What to produce:
Repeat every entry word for word; omit all pictures.

Entries taken from a collection:
========================================

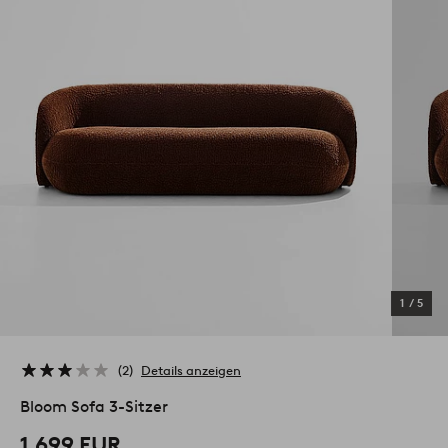
1
/
5
2
Details anzeigen
Bloom Sofa 3-Sitzer
1.699 EUR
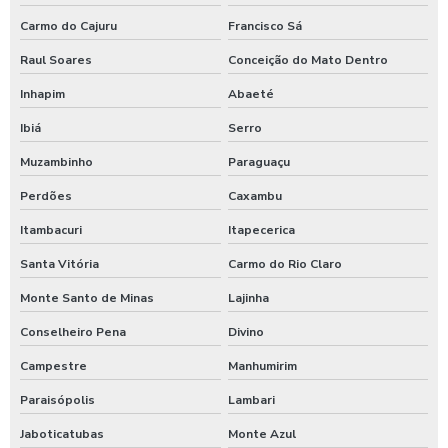
Sistema de lavagem para transportadora
Carmo do Cajuru
Francisco Sá
Sulfato de alumínio para tratamento de água
Raul Soares
Conceição do Mato Dentro
Sulfato de alumínio tratamento de efluente
Inhapim
Abaeté
Ibiá
Serro
Tarifador de banho para praia
Muzambinho
Paraguaçu
Tarifador para calibrador
Perdões
Caxambu
Tarifador para calibrador com fichas
Itambacuri
Itapecerica
Tarifador para calibrador com moedas
Santa Vitória
Carmo do Rio Claro
Tarifador para calibrador com pix
Monte Santo de Minas
Lajinha
Temporizador de banho com pix
Conselheiro Pena
Divino
Temporizador de chuveiro com ficha
Campestre
Manhumirim
Temporizador de chuveiros
Paraisópolis
Lambari
Temporizador para chuveiros pagamento pix
Jaboticatubas
Monte Azul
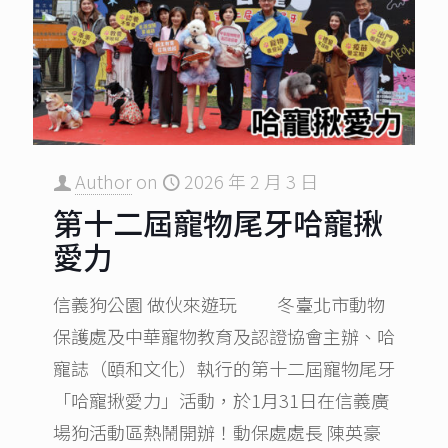
Author
on
2026 年 2 月 3 日
第十二屆寵物尾牙哈寵揪
愛力
信義狗公園 做伙來遊玩 冬臺北市動物
保護處及中華寵物教育及認證協會主辦、哈
寵誌（頤和文化）執行的第十二屆寵物尾牙
「哈寵揪愛力」活動，於1月31日在信義廣
場狗活動區熱鬧開辦！動保處處長 陳英豪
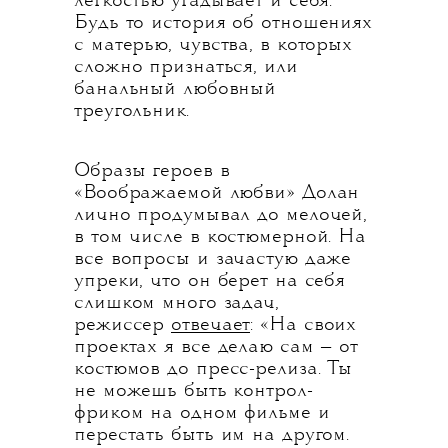
легкостью угадывает и себя.
Будь то история об отношениях
с матерью, чувства, в которых
сложно признаться, или
банальный любовный
треугольник.
Образы героев в
«Воображаемой любви» Долан
лично продумывал до мелочей,
в том числе в костюмерной. На
все вопросы и зачастую даже
упреки, что он берет на себя
слишком много задач,
режиссер
отвечает
: «На своих
проектах я все делаю сам — от
костюмов до пресс-релиза. Ты
не можешь быть контрол-
фриком на одном фильме и
перестать быть им на другом.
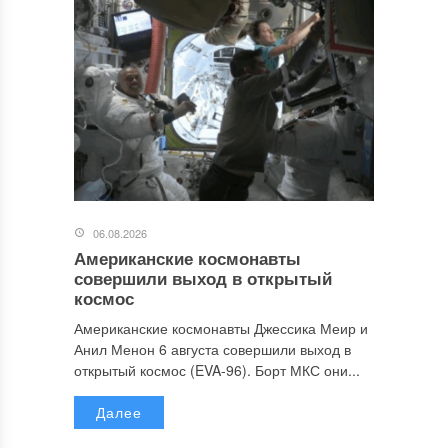
06.08.2026
Американские космонавты
совершили выход в открытый
космос
Американские космонавты Джессика Меир и
Анил Менон 6 августа совершили выход в
открытый космос (EVA-96). Борт МКС они...
Далее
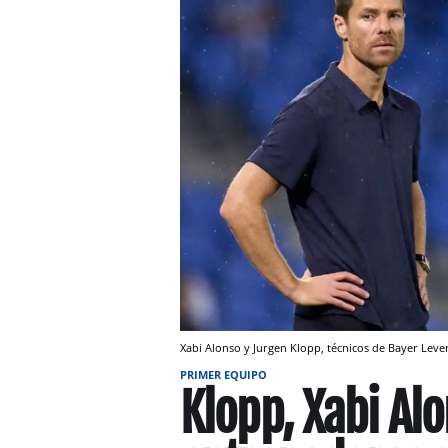
Xabi Alonso y Jurgen Klopp, técnicos de Bayer Leve
PRIMER EQUIPO
Klopp, Xabi Alo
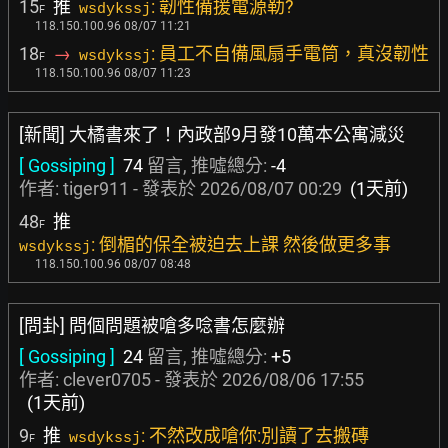
15
推
: 韌性備援電源勒?
wsdykssj
F
118.150.100.96 08/07 11:21
18
→
: 員工不自備風扇手電筒，真沒韌性
wsdykssj
F
118.150.100.96 08/07 11:23
[新聞] 大橘書來了！內政部9月發10萬本公寓減災
[ Gossiping ]
74
留言, 推噓總分:
-4
作者:
tiger911
- 發表於
2026/08/07 00:29
(1天前)
48
推
F
: 倒楣的保全被迫去上課 然後做更多事
wsdykssj
118.150.100.96 08/07 08:48
[問卦] 問個問題被嗆多唸書怎麼辦
[ Gossiping ]
24
留言, 推噓總分:
+5
作者:
clever0705
- 發表於
2026/08/06 17:55
(1天前)
9
推
: 不然改成嗆你:別讀了去搬磚
wsdykssj
F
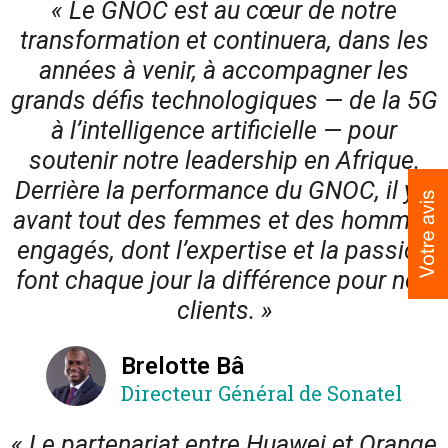
« Le GNOC est au cœur de notre
transformation et continuera, dans les
années à venir, à accompagner les
grands défis technologiques — de la 5G
à l’intelligence artificielle — pour
soutenir notre leadership en Afrique.
Derrière la performance du GNOC, il y a
avant tout des femmes et des hommes
engagés, dont l’expertise et la passion
font chaque jour la différence pour nos
clients. »
Brelotte Bâ
Directeur Général de Sonatel
« Le partenariat entre Huawei et Orange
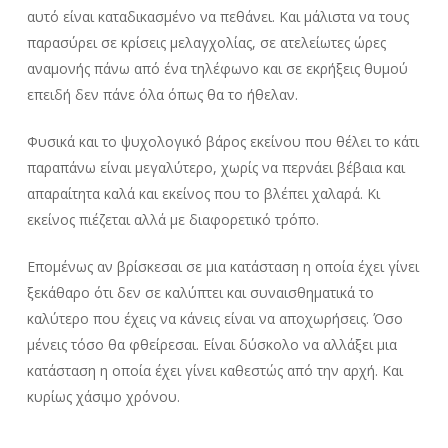
αυτό είναι καταδικασμένο να πεθάνει. Και μάλιστα να τους
παρασύρει σε κρίσεις μελαγχολίας, σε ατελείωτες ώρες
αναμονής πάνω από ένα τηλέφωνο και σε εκρήξεις θυμού
επειδή δεν πάνε όλα όπως θα το ήθελαν.
Φυσικά και το ψυχολογικό βάρος εκείνου που θέλει το κάτι
παραπάνω είναι μεγαλύτερο, χωρίς να περνάει βέβαια και
απαραίτητα καλά και εκείνος που το βλέπει χαλαρά. Κι
εκείνος πιέζεται αλλά με διαφορετικό τρόπο.
Επομένως αν βρίσκεσαι σε μια κατάσταση η οποία έχει γίνει
ξεκάθαρο ότι δεν σε καλύπτει και συναισθηματικά το
καλύτερο που έχεις να κάνεις είναι να αποχωρήσεις. Όσο
μένεις τόσο θα φθείρεσαι. Είναι δύσκολο να αλλάξει
μια
κατάσταση η οποία έχει γίνει καθεστώς από την αρχή. Και
κυρίως χάσιμο χρόνου.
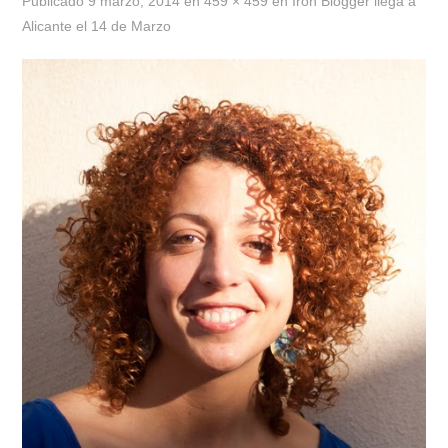
Publicado
9 marzo, 2014
en
459 × 459
en
Iron Blogger llega a
Alicante el 14 de Marzo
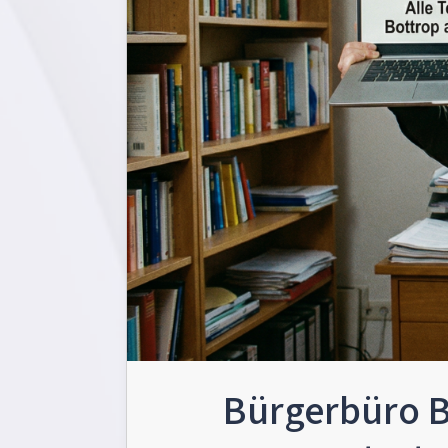
Bürgerbüro Bo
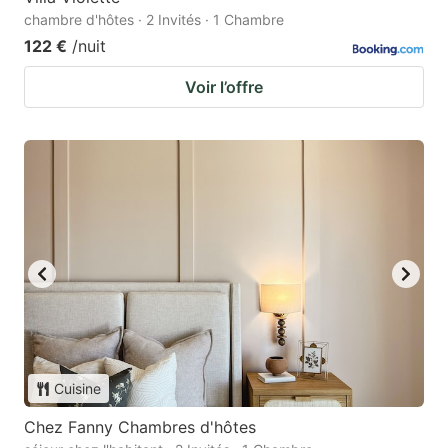
chambre d'hôtes · 2 Invités · 1 Chambre
122 €
/nuit
Voir l’offre
Cuisine
Chez Fanny Chambres d'hôtes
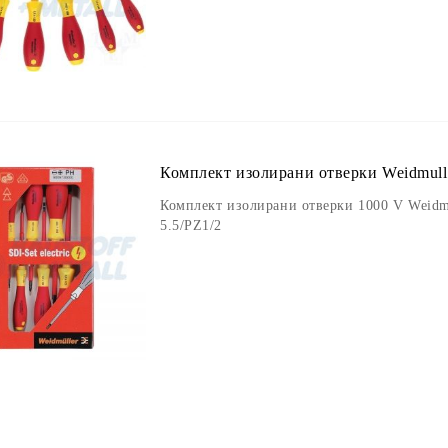
Комплект изолирани отверки Weidmulle
Комплект изолирани отверки 1000 V Weidmu
5.5/PZ1/2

========================================

Written solution:
1
/
5
2
Details anzeigen
Bloom Sofa 3-Sitzer
1.699 EUR
Sistema de lavagem para transportadora
Carmo do Cajuru
Francisco Sá
Sulfato de alumínio para tratamento de água
Raul Soares
Conceição do Mato Dentro
Sulfato de alumínio tratamento de efluente
Inhapim
Abaeté
Ibiá
Serro
Tarifador de banho para praia
Muzambinho
Paraguaçu
Tarifador para calibrador
Perdões
Caxambu
Tarifador para calibrador com fichas
Itambacuri
Itapecerica
Tarifador para calibrador com moedas
Santa Vitória
Carmo do Rio Claro
Tarifador para calibrador com pix
Monte Santo de Minas
Lajinha
Temporizador de banho com pix
Conselheiro Pena
Divino
Temporizador de chuveiro com ficha
Campestre
Manhumirim
Temporizador de chuveiros
Paraisópolis
Lambari
Temporizador para chuveiros pagamento pix
Jaboticatubas
Monte Azul
Author
on
2026 年 2 月 3 日
第十二屆寵物尾牙哈寵揪
愛力
信義狗公園 做伙來遊玩 冬臺北市動物
保護處及中華寵物教育及認證協會主辦、哈
寵誌（頤和文化）執行的第十二屆寵物尾牙
「哈寵揪愛力」活動，於1月31日在信義廣
場狗活動區熱鬧開辦！動保處處長 陳英豪
легкостью угадывает и себя.
Будь то история об отношениях
с матерью, чувства, в которых
сложно признаться, или
банальный любовный
треугольник.
Образы героев в
«Воображаемой любви» Долан
лично продумывал до мелочей,
в том числе в костюмерной. На
все вопросы и зачастую даже
упреки, что он берет на себя
слишком много задач,
режиссер
отвечает
: «На своих
проектах я все делаю сам — от
костюмов до пресс-релиза. Ты
не можешь быть контрол-
фриком на одном фильме и
перестать быть им на другом.
06.08.2026
Американские космонавты
совершили выход в открытый
космос
Американские космонавты Джессика Меир и
Анил Менон 6 августа совершили выход в
открытый космос (EVA-96). Борт МКС они...
Далее
Xabi Alonso y Jurgen Klopp, técnicos de Bayer Leve
PRIMER EQUIPO
Klopp, Xabi Alo
15
推
: 韌性備援電源勒?
wsdykssj
F
118.150.100.96 08/07 11:21
18
→
: 員工不自備風扇手電筒，真沒韌性
wsdykssj
F
118.150.100.96 08/07 11:23
[新聞] 大橘書來了！內政部9月發10萬本公寓減災
[ Gossiping ]
74
留言, 推噓總分:
-4
作者:
tiger911
- 發表於
2026/08/07 00:29
(1天前)
48
推
F
: 倒楣的保全被迫去上課 然後做更多事
wsdykssj
118.150.100.96 08/07 08:48
[問卦] 問個問題被嗆多唸書怎麼辦
[ Gossiping ]
24
留言, 推噓總分:
+5
作者:
clever0705
- 發表於
2026/08/06 17:55
(1天前)
9
推
: 不然改成嗆你:別讀了去搬磚
wsdykssj
F
« Le GNOC est au cœur de notre
transformation et continuera, dans les
années à venir, à accompagner les
grands défis technologiques — de la 5G
à l’intelligence artificielle — pour
soutenir notre leadership en Afrique.
Derrière la performance du GNOC, il y a
avant tout des femmes et des hommes
engagés, dont l’expertise et la passion
font chaque jour la différence pour nos
clients. »
Brelotte Bâ
Directeur Général de Sonatel
« Le partenariat entre Huawei et Orange
αυτό είναι καταδικασμένο να πεθάνει. Και μάλιστα να τους
παρασύρει σε κρίσεις μελαγχολίας, σε ατελείωτες ώρες
αναμονής πάνω από ένα τηλέφωνο και σε εκρήξεις θυμού
επειδή δεν πάνε όλα όπως θα το ήθελαν.
Φυσικά και το ψυχολογικό βάρος εκείνου που θέλει το κάτι
παραπάνω είναι μεγαλύτερο, χωρίς να περνάει βέβαια και
απαραίτητα καλά και εκείνος που το βλέπει χαλαρά. Κι
εκείνος πιέζεται αλλά με διαφορετικό τρόπο.
Επομένως αν βρίσκεσαι σε μια κατάσταση η οποία έχει γίνει
ξεκάθαρο ότι δεν σε καλύπτει και συναισθηματικά το
καλύτερο που έχεις να κάνεις είναι να αποχωρήσεις. Όσο
μένεις τόσο θα φθείρεσαι. Είναι δύσκολο να αλλάξει
μια
κατάσταση η οποία έχει γίνει καθεστώς από την αρχή. Και
κυρίως χάσιμο χρόνου.
Publicado
9 marzo, 2014
en
459 × 459
en
Iron Blogger llega a
Alicante el 14 de Marzo
Bürgerbüro Bo
chambre d'hôtes · 2 Invités · 1 Chambre
122 €
/nuit
Voir l’offre
Cuisine
Chez Fanny Chambres d'hôtes
Комплект изолирани отверки Weidmulle
Комплект изолирани отверки 1000 V Weidmu
5.5/PZ1/2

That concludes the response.